§ THE TASK: Pick out every line in the material that contains the string "ankle" and copy each one.

━━━

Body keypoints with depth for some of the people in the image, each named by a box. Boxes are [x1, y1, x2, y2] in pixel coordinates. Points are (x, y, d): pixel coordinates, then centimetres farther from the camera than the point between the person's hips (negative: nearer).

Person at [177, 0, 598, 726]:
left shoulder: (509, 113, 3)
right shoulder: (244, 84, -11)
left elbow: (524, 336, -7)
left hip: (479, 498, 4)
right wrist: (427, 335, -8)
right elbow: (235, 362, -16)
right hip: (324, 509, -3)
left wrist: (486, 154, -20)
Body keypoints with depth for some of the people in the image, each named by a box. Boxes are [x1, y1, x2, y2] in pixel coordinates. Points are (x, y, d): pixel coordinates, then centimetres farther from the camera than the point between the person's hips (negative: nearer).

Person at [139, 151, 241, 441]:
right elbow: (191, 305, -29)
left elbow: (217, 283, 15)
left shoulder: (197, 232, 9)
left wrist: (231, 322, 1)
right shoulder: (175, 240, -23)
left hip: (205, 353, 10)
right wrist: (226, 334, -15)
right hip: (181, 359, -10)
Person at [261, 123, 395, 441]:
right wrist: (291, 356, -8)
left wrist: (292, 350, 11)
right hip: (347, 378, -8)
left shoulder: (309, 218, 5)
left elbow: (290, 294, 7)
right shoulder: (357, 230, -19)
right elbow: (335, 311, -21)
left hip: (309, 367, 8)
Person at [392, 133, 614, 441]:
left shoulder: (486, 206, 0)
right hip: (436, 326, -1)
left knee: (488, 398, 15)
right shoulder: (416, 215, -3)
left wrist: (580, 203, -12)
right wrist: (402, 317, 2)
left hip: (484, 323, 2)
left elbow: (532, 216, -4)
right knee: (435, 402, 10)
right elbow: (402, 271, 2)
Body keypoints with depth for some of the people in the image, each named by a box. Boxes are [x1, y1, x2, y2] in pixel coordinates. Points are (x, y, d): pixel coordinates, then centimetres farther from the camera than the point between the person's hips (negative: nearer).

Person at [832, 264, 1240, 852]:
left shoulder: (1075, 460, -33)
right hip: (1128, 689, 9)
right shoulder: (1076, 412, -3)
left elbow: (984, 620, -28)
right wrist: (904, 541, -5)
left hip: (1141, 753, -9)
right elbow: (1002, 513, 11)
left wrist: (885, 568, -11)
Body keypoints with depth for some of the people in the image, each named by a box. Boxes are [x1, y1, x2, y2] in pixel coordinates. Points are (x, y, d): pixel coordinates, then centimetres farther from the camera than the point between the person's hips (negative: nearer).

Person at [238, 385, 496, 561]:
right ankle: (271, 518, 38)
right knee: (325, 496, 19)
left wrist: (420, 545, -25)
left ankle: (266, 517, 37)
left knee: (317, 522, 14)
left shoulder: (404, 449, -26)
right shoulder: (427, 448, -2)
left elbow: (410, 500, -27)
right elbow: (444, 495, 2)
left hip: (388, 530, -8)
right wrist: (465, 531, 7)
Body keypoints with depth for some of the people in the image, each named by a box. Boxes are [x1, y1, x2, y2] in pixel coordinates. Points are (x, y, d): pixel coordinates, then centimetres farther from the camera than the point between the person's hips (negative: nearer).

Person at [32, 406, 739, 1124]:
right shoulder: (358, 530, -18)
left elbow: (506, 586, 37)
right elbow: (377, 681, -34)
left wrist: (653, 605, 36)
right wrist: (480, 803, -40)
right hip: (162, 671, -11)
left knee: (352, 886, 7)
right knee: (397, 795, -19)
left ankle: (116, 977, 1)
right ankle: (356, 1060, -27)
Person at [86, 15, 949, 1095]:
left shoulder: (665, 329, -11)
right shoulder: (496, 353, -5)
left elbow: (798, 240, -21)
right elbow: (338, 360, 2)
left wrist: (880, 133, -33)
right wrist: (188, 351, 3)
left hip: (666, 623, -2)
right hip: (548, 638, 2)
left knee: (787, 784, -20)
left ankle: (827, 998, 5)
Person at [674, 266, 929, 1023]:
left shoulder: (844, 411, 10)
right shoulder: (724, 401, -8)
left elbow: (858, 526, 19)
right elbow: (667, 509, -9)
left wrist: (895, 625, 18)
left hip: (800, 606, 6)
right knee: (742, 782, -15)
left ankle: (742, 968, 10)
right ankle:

━━━

§ RESULT OF THIS EXERCISE:
right ankle: (271, 518, 38)
left ankle: (266, 517, 37)
left ankle: (116, 977, 1)
right ankle: (356, 1060, -27)
left ankle: (827, 998, 5)
left ankle: (742, 968, 10)
right ankle:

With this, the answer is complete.